E-book readers, like Amazon’s Kindle and Sony’s Reader, had a huge amount of sales this last Christmas season—in fact, our smackdown between the two recently became our most popular post, and the Kindle was Amazon’s best-selling single item. We saw about 20 new entrants into this market at CES. Nonetheless, I think the current generation of e-book readers won’t be flying off the shelves by next Christmas.
Yes, the Apple iPad is probably one reason. But I think e-book readers have been flawed from the beginning. Here’s why.
They use black-and-white e-ink displays.
The Sony Reader was the first popular gadget to make use of e-ink technology, an alternative to LCD displays that looks more like paper, has longer battery life, and doesn’t require a backlight. This was seen as innovative, and copied by the Kindle and Barnes and Noble’s new Nook. But I think it’s time we started wondering why anyone would buy a device with a black-and-white display in 2010.
The phone in your pocket probably has a nice color LCD display that can display perfectly readable text. The Amazon Kindle app certainly looks great on my iPhone. Why buy a book reader that’s stuck in Gutenberg-era black-and-white? Paper books have had colorful illustrations since about 1890. Why can’t electronic books?
E-ink advocates talk about better contrast and better battery life, but I like the contrast on the iPhone screen better than the grey-on-light-grey displays of the e-book readers.

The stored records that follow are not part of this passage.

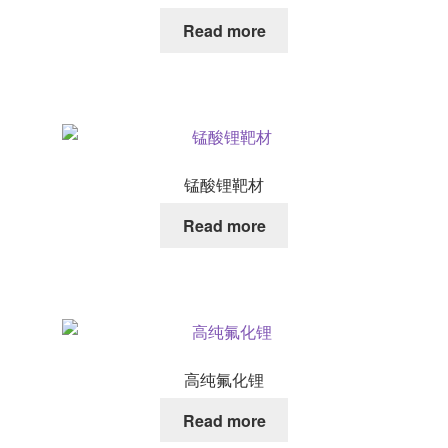
Read more
锰酸锂靶材
Read more
高纯氟化锂
Read more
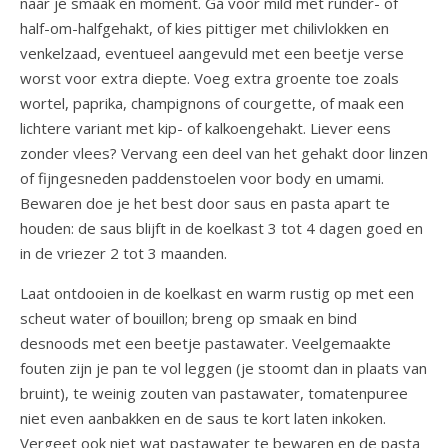
naar je smaak en moment. Ga voor mild met runder- of
half-om-halfgehakt, of kies pittiger met chilivlokken en
venkelzaad, eventueel aangevuld met een beetje verse
worst voor extra diepte. Voeg extra groente toe zoals
wortel, paprika, champignons of courgette, of maak een
lichtere variant met kip- of kalkoengehakt. Liever eens
zonder vlees? Vervang een deel van het gehakt door linzen
of fijngesneden paddenstoelen voor body en umami.
Bewaren doe je het best door saus en pasta apart te
houden: de saus blijft in de koelkast 3 tot 4 dagen goed en
in de vriezer 2 tot 3 maanden.
Laat ontdooien in de koelkast en warm rustig op met een
scheut water of bouillon; breng op smaak en bind
desnoods met een beetje pastawater. Veelgemaakte
fouten zijn je pan te vol leggen (je stoomt dan in plaats van
bruint), te weinig zouten van pastawater, tomatenpuree
niet even aanbakken en de saus te kort laten inkoken.
Vergeet ook niet wat pastawater te bewaren en de pasta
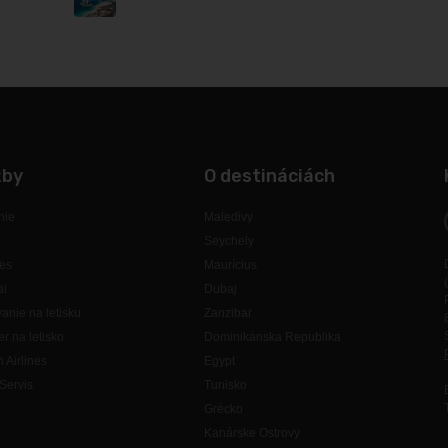
žby
O destináciách
nie
Maledivy
Seychely
es
Maurícius
ai
Dubaj
anie na letisku
Zanzibar
er na letisko
Dominikánska Republika
h Airlines
Egypt
Servis
Tunisko
Grécko
Kanárske Ostrovy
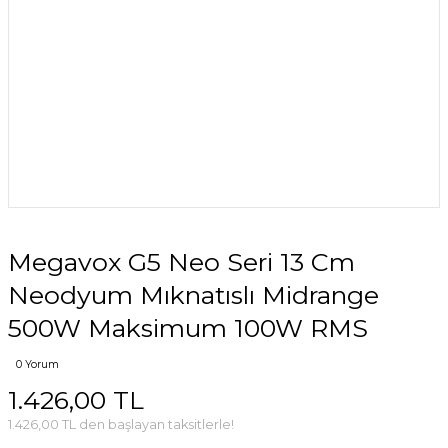
Megavox G5 Neo Seri 13 Cm
Neodyum Mıknatıslı Midrange
500W Maksimum 100W RMS
0 Yorum
1.426,00 TL
1.426,00 TL den başlayan taksitlerle!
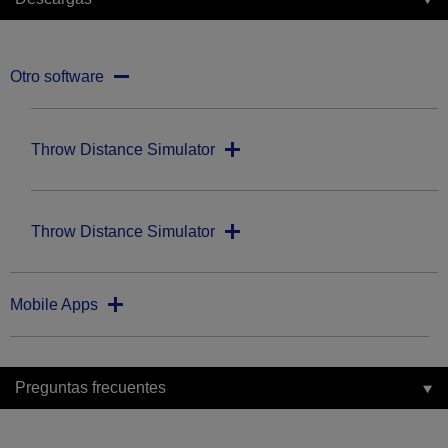
Otro software
Throw Distance Simulator
Throw Distance Simulator
Mobile Apps
Preguntas frecuentes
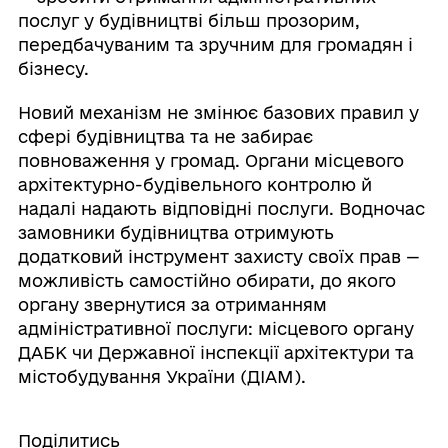
послуг у будівництві більш прозорим,
передбачуваним та зручним для громадян і
бізнесу.
Новий механізм не змінює базових правил у
сфері будівництва та не забирає
повноваження у громад. Органи місцевого
архітектурно-будівельного контролю й
надалі надають відповідні послуги. Водночас
замовники будівництва отримують
додатковий інструмент захисту своїх прав —
можливість самостійно обирати, до якого
органу звернутися за отриманням
адміністративної послуги: місцевого органу
ДАБК чи Державної інспекції архітектури та
містобудування України (ДІАМ).
Поділитись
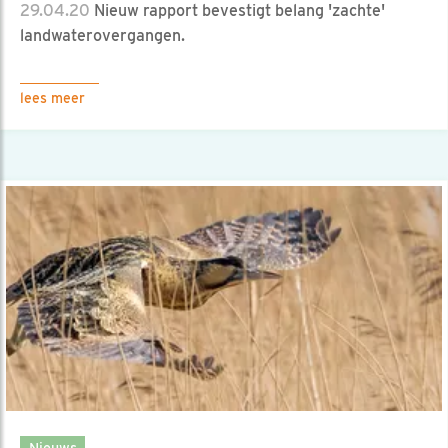
29.04.20
Nieuw rapport bevestigt belang 'zachte'
landwaterovergangen.
lees meer
Nieuws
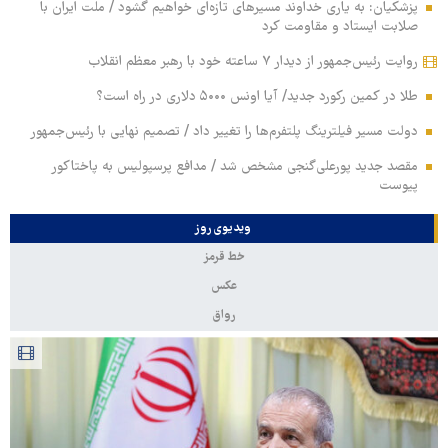
پزشکیان: به یاری خداوند مسیرهای تازه‌ای خواهیم گشود / ملت ایران با
صلابت ایستاد و مقاومت کرد
روایت رئیس‌جمهور از دیدار ۷ ساعته خود با رهبر معظم انقلاب
طلا در کمین رکورد جدید/ آیا اونس ۵۰۰۰ دلاری در راه است؟
دولت مسیر فیلترینگ پلتفرم‌ها را تغییر داد / تصمیم نهایی با رئیس‌جمهور
مقصد جدید پورعلی‌گنجی مشخص شد / مدافع پرسپولیس به پاختاکور
پیوست
ویدیوی روز
خط قرمز
عکس
رواق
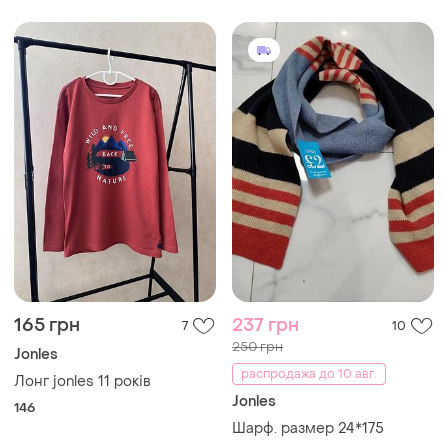
165 грн
237 грн
7
10
250 грн
Jonles
распродажа до 10 авг.
Лонг jonles 11 років
Jonles
146
Шарф. размер 24*175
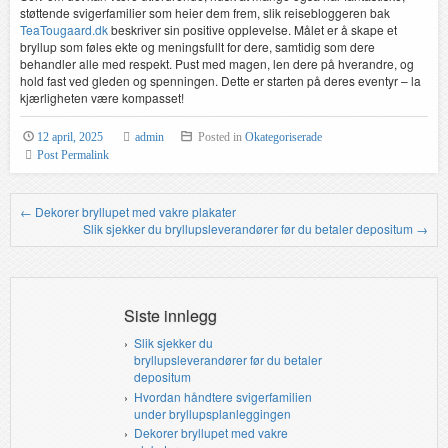
støttende svigerfamilier som heier dem frem, slik reisebloggeren bak
TeaTougaard.dk
beskriver sin positive opplevelse. Målet er å skape et
bryllup som føles ekte og meningsfullt for dere, samtidig som dere
behandler alle med respekt. Pust med magen, len dere på hverandre, og
hold fast ved gleden og spenningen. Dette er starten på deres eventyr – la
kjærligheten være kompasset!
12 april, 2025
admin
Posted in
Okategoriserade
Post Permalink
←
Dekorer bryllupet med vakre plakater
Post navigation
Slik sjekker du bryllupsleverandører før du betaler depositum
→
Siste innlegg
Slik sjekker du
bryllupsleverandører før du betaler
depositum
Hvordan håndtere svigerfamilien
under bryllupsplanleggingen
Dekorer bryllupet med vakre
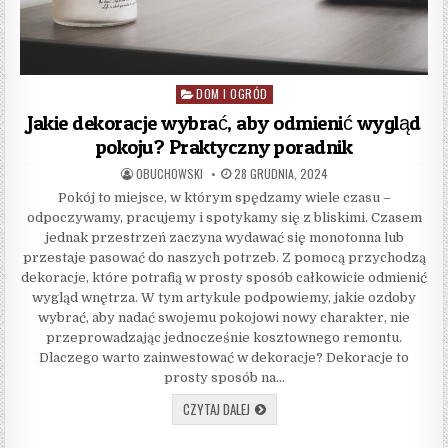
DOM I OGRÓD
Posted in
Jakie dekoracje wybrać, aby odmienić wygląd
pokoju? Praktyczny poradnik
AUTHOR:
PUBLISHED DATE:
OBUCHOWSKI
28 GRUDNIA, 2024
Pokój to miejsce, w którym spędzamy wiele czasu –
odpoczywamy, pracujemy i spotykamy się z bliskimi. Czasem
jednak przestrzeń zaczyna wydawać się monotonna lub
przestaje pasować do naszych potrzeb. Z pomocą przychodzą
dekoracje, które potrafią w prosty sposób całkowicie odmienić
wygląd wnętrza. W tym artykule podpowiemy, jakie ozdoby
wybrać, aby nadać swojemu pokojowi nowy charakter, nie
przeprowadzając jednocześnie kosztownego remontu.
Dlaczego warto zainwestować w dekoracje? Dekoracje to
prosty sposób na…
JAKIE DEKORACJE WYBRAĆ, ABY ODMIE
CZYTAJ DALEJ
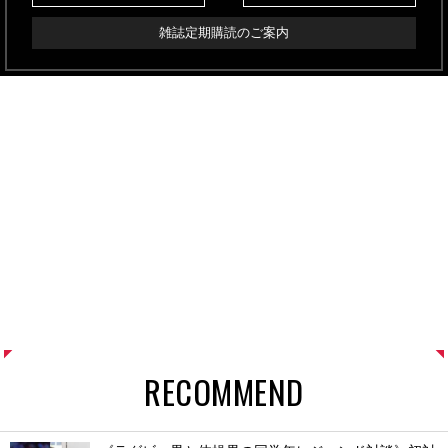
雑誌定期購読のご案内
RECOMMEND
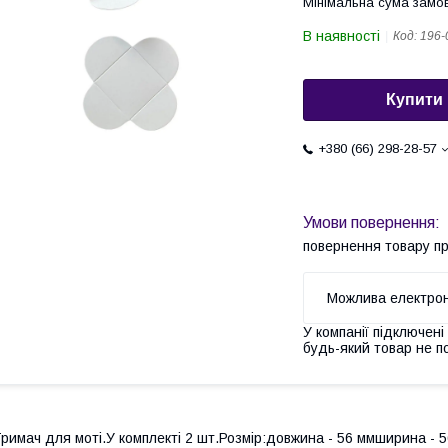
Мінімальна сума замов
В наявності
Код:
196-
Купити
+380 (66) 298-28-57
повернення товару п
У компанії підключені
будь-який товар не п
римач для моті.У комплекті 2 шт.Розмір:довжина - 56 ммширина - 5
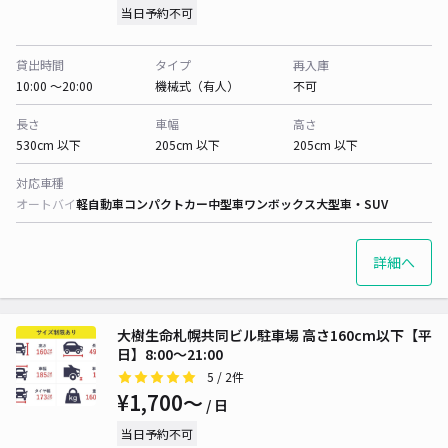
当日予約不可
貸出時間
タイプ
再入庫
10:00 〜20:00
機械式（有人）
不可
長さ
車幅
高さ
530cm 以下
205cm 以下
205cm 以下
対応車種
オートバイ
軽自動車
コンパクトカー
中型車
ワンボックス
大型車・SUV
詳細へ
大樹生命札幌共同ビル駐車場 高さ160cm以下【平
日】8:00～21:00
5
/ 2件
¥1,700〜
/ 日
当日予約不可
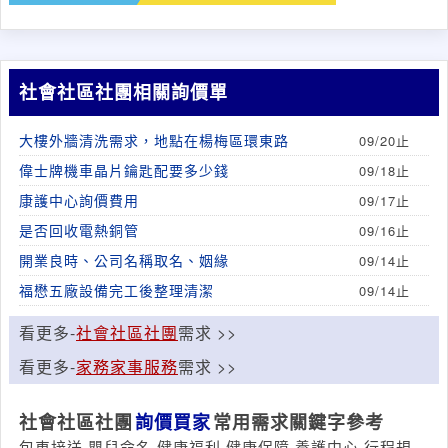
社會社區社團相關詢價單
大樓外牆清洗需求，地點在楊梅區環東路
09/20止
偉士牌機車晶片鑰匙配要多少錢
09/18止
康護中心詢價費用
09/17止
是否回收電熱銅管
09/16止
開業良時、公司名稱取名、姻緣
09/14止
福懋五廠設備完工後整理清潔
09/14止
看更多-
社會社區社團
需求 >>
看更多-
家務家事服務
需求 >>
社會社區社團
詢價買家
常用需求關鍵字參考
包車接送,嬰兒命名,健康福利,健康保障,養護中心,行程規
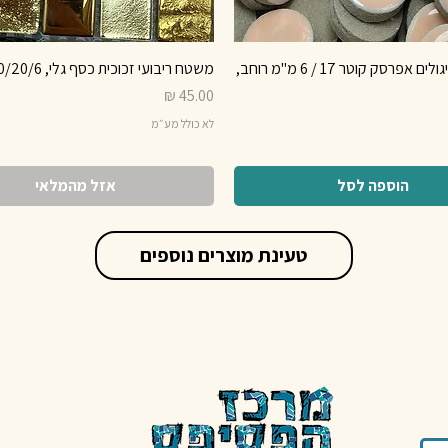
קרמיקה, עיגולים אפרסק קוטר 17 / 6 מ"מ רוחב,
משטח ריבועי זכוכית כסף גלי, 20/20/6 מ"מ
מחיר
לא כולל מע״מ
הוספה לסל
אזל מהמלאי
טעינת מוצרים נוספים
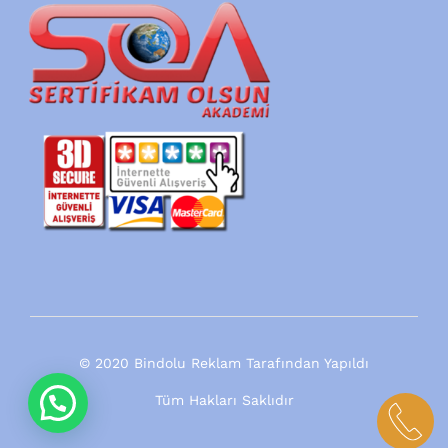
© 2020 Bindolu Reklam Tarafından Yapıldı
Tüm Hakları Saklıdır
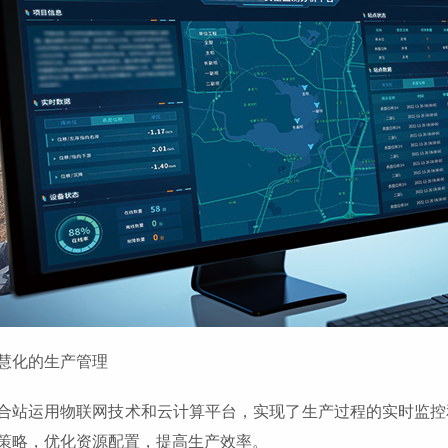
慧化的生产管理
合站运用物联网技术和云计算平台，实现了生产过程的实时监控
策略，优化资源配置，提高生产效率。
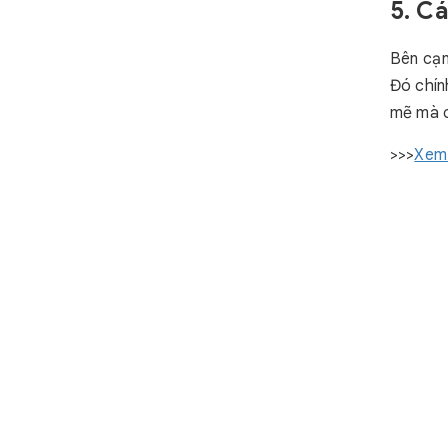
5. C
Bên cạn
Đó chín
mẽ mà c
>>>
Xem 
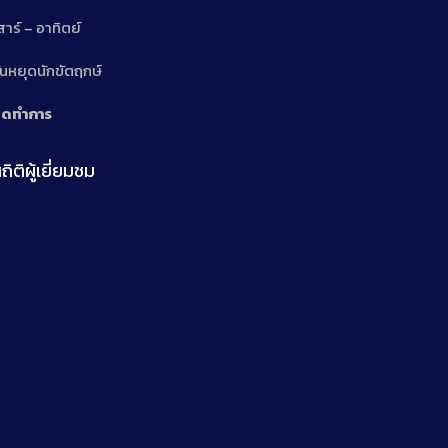
สาร์ – อาทิตย์
n
ันหยุดนักขัตฤกษ์
ิดทำการ
ถิติผู้เยี่ยมชม
n
n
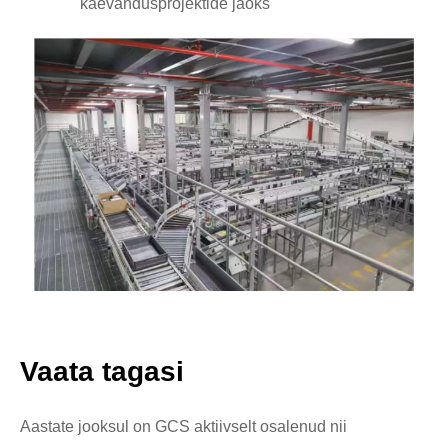
kaevandusprojektide jaoks
Vaata tagasi
Aastate jooksul on GCS aktiivselt osalenud nii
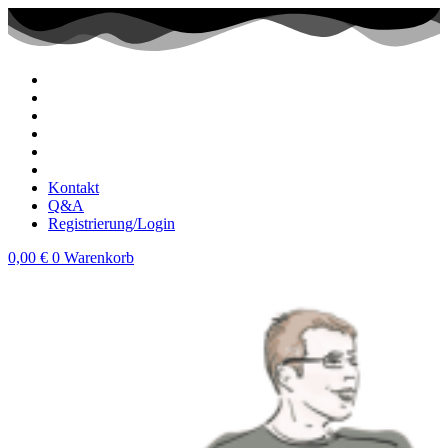
Zum
Inhalt
wechseln
Kontakt
Q&A
Registrierung/Login
0,00
€
0
Warenkorb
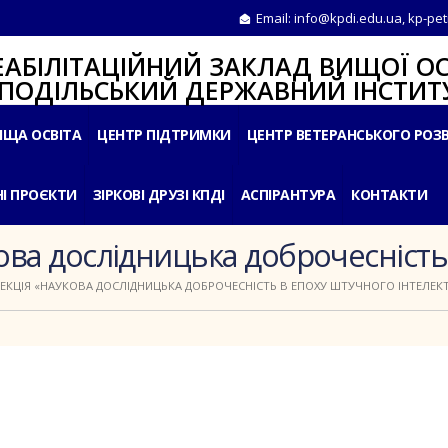
Email:
info@kpdi.edu.ua
,
kp-pet
ІТАЦІЙНИЙ ЗАКЛАД ВИЩОЇ ОС
ЛЬСЬКИЙ ДЕРЖАВНИЙ ІНСТИТУ
ИЩА ОСВІТА
ЦЕНТР ПІДТРИМКИ
ЦЕНТР ВЕТЕРАНСЬКОГО РОЗ
І ПРОЄКТИ
ЗІРКОВІ ДРУЗІ КПДІ
АСПІРАНТУРА
КОНТАКТИ
кова дослідницька доброчесність
ЛЕКЦІЯ «НАУКОВА ДОСЛІДНИЦЬКА ДОБРОЧЕСНІСТЬ В ЕПОХУ ШТУЧНОГО ІНТЕЛЕК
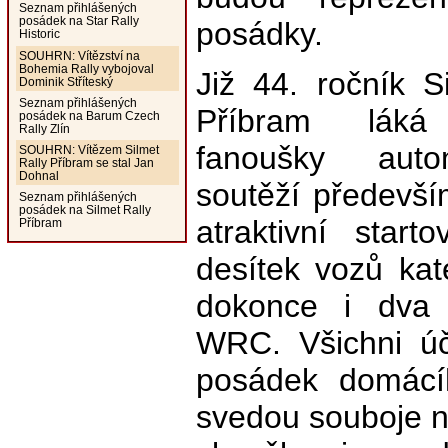
Seznam přihlášených
posádek na Star Rally
posádky.
Historic
SOUHRN: Vítězství na
Bohemia Rally vybojoval
Již 44. ročník S
Dominik Stříteský
Seznam přihlášených
Příbram láká
posádek na Barum Czech
Rally Zlín
fanoušky autom
SOUHRN: Vítězem Silmet
Rally Příbram se stal Jan
Dohnal
soutěží předevší
Seznam přihlášených
posádek na Silmet Rally
atraktivní start
Příbram
desítek vozů kat
dokonce i dva r
WRC. Všichni úč
posádek domácíh
svedou souboje na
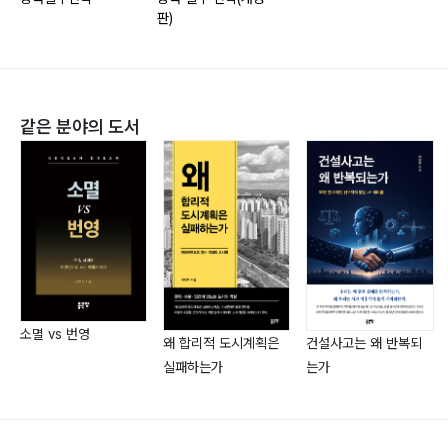
판)
[8] 사업장 이전
[9] 영업집조의 직권말소
[10] 사업 철수 방법의 선택 전략
같은 분야의 도서
제2편 중국 철수 관련 비용추정과 애로 사항… 67
제1장 직접비용과 잠재비용… 70
[1] 2면3감 기업소득세 등 우대혜택 반환
[2] 재투자 기업소득세 환급액의 반환
[3] 국산설비의 증치세 환급액의 반환
[4] 관계회사 채권포기에 따른 채무면제이익
소멸 vs 번영
왜 합리적 도시계획은
건설사고는 왜 반복되
[5] 관계회사 거래의 이전가격과세
실패하는가
는가
[6] 주재원의 개인소득세 합산과세
[7] 지방세와 공과금의 미납부
[8] 수입설비의 면세혜택 반환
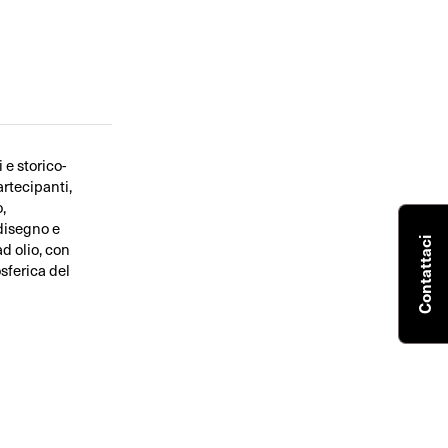
 e storico-
artecipanti,
,
 disegno e
Contattaci
ad olio, con
osferica del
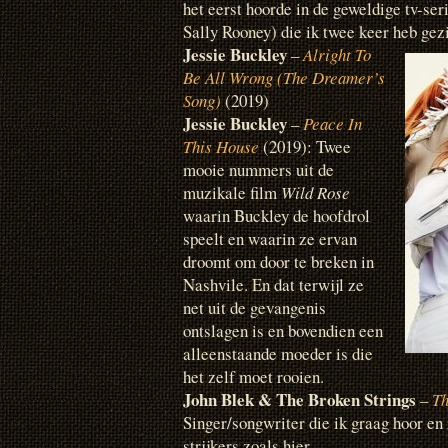
het eerst hoorde in de geweldige tv-ser
Sally Rooney) die ik twee keer heb gez
Jessie Buckley
–
Alright To
Be All Wrong (The Dreamer’s
Song)
(2019)
Jessie Buckley
–
Peace In
This House
(2019): Twee
mooie nummers uit de
muzikale film
Wild Rose
waarin Buckley de hoofdrol
speelt en waarin ze ervan
droomt om door te breken in
Nashvile. En dat terwijl ze
net uit de gevangenis
ontslagen is en bovendien een
alleenstaande moeder is die
het zelf moet rooien.
John Blek & The Broken Strings
–
Th
Singer/songwriter die ik graag hoor en 
strijkers zoals hier.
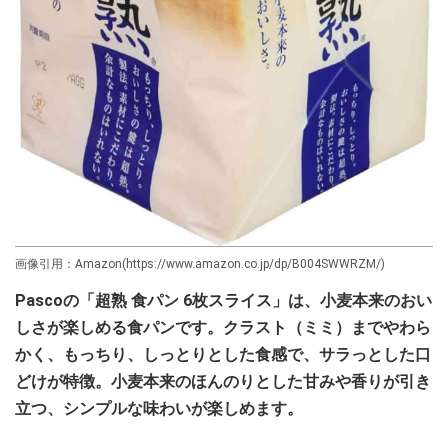
画像引用：Amazon(https://www.amazon.co.jp/dp/B004SWWRZM/)
Pascoの「超熟 食パン 6枚スライス」は、小麦本来のおい
しさが楽しめる食パンです。クラスト（ミミ）までやわら
かく、もっちり、しっとりとした食感で、サラっとした口
どけが特徴。小麦本来のほんのりとした甘みや香りが引き
立つ、シンプルな味わいが楽しめます。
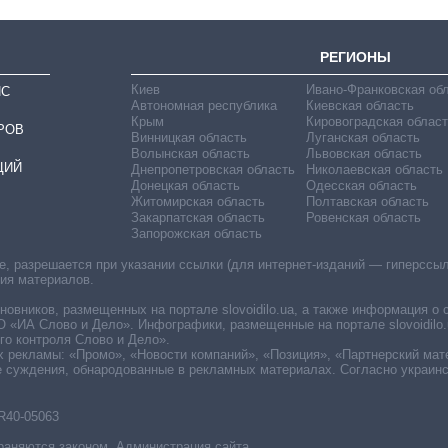
РЕГИОНЫ
Киев
Ивано-Франковская об
ИС
Автономная республика
Киевская область
Крым
Кировоградская област
РОВ
Винницкая область
Луганская область
Волынская область
Львовская область
ЦИЙ
Днепропетровская область
Николаевская область
Донецкая область
Одесская область
Житомирская область
Полтавская область
Закарпатская область
Ровенская область
Запорожская область
 разрешается при указании ссылки (для интернет-изданий — гиперссылки
ния материалов.
овников, размещенных на портале slovoidilo.ua, а также информация о 
«ИА Слово и Дело». Инфографики, размещенные на портале slovoidilo.
о контроля Слово и Дело».
х рекламы: «Промо», «Новости компаний», «Позиция», «Партнерский мат
е суждения, обнародованные в рекламных материалах. Согласно украин
R40-05063
раняются законом. Администрация сайта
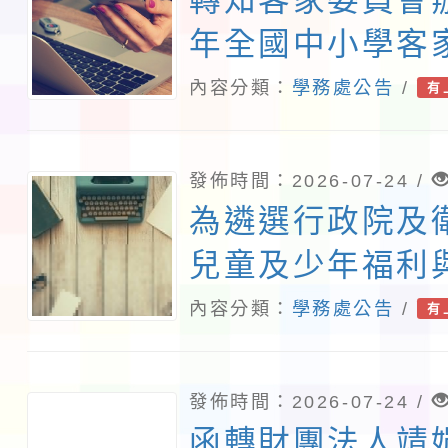
轉知客家委員會辦
年全國中小學客
賽」訂於115年1
內容分類：
學務處公告
/
有
理分區初賽、12
總決賽，請踴躍
發佈時間：2026-07-24 /
為遴選行政院及
兒童及少年福利
相關小組兒少代
內容分類：
學務處公告
/
有
稱中央兒少代表
起至115年8月1
發佈時間：2026-07-24 /
報名一案， 詳
函轉財團法人靖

And only the most devoted of readers will stare at a Kindle’s screen long enough to notice the supposed benefits to the eyes, or to take advantage of the long battery life. Most of us don’t read for more than 1-2 hours at a time.
And don’t say “but you can read in bright sunlight!”. Who the heck does that? People who enjoy sunlight have better things to do than read, and nerds like me who read for hours on end rarely see sunlight.
They aren’t good Web browsers.
While I still read books regularly, I do far more reading on the Web. Why would I want a reading device that can’t also read Web pages? The Kindle has a very limited Web browser on a black-and-white screen, and the Sony Reader has none at all. Neither one has Wi-fi access.
This is the 21st century. The Web should be as readable as a book, and when an e-book mentions a URL I should be able to click on it and see that page.
They can’t show video.
You can watch videos on a Sony PSP, on a phone, or even on a watch. Why on earth would a device that gives me access to books not also include video? Or even audio? Or even color pictures?
I’m as much of a literary elitist as anyone. I enjoy reading Shakespeare and Dickens, and I certainly don’t want books to be replaced with video. I don’t even want the cheesy “bonus video content” that e-novels of the future will undoubtedly be bundled with. But think about non-fiction books—what if a computer book could include a video to show you how to use software? What if a book on how to play the guitar could include audio examples? Old-fashioned paper books already have this feature, thanks to the high-tech approach of sticking a CD inside the front cover. Why can’t 21st century e-books do the same thing?
And anyway, it’s a device with a screen. Let me watch a TV show when I’m done reading my book.
Maybe they’re not really doomed yet.
There’s one reason I think people will still be buying Kindles and Readers next Christmas. Someone (probably Apple) will introduce a device that does all of the things I’m asking for. But given the current cost of things like 10″ color LCD screens, that device will be expensive. Maybe the Kindle, Reader, and Nook will survive for a few years as low-cost alternatives for people who don’t want to spend $900 on a “real” e-book reader.
I hope I’m right about that. I really want an e-book reader myself, but I don’t want the limited, monochrome, low-cost alternative. I want the real thing, and I’m willing to pay for it.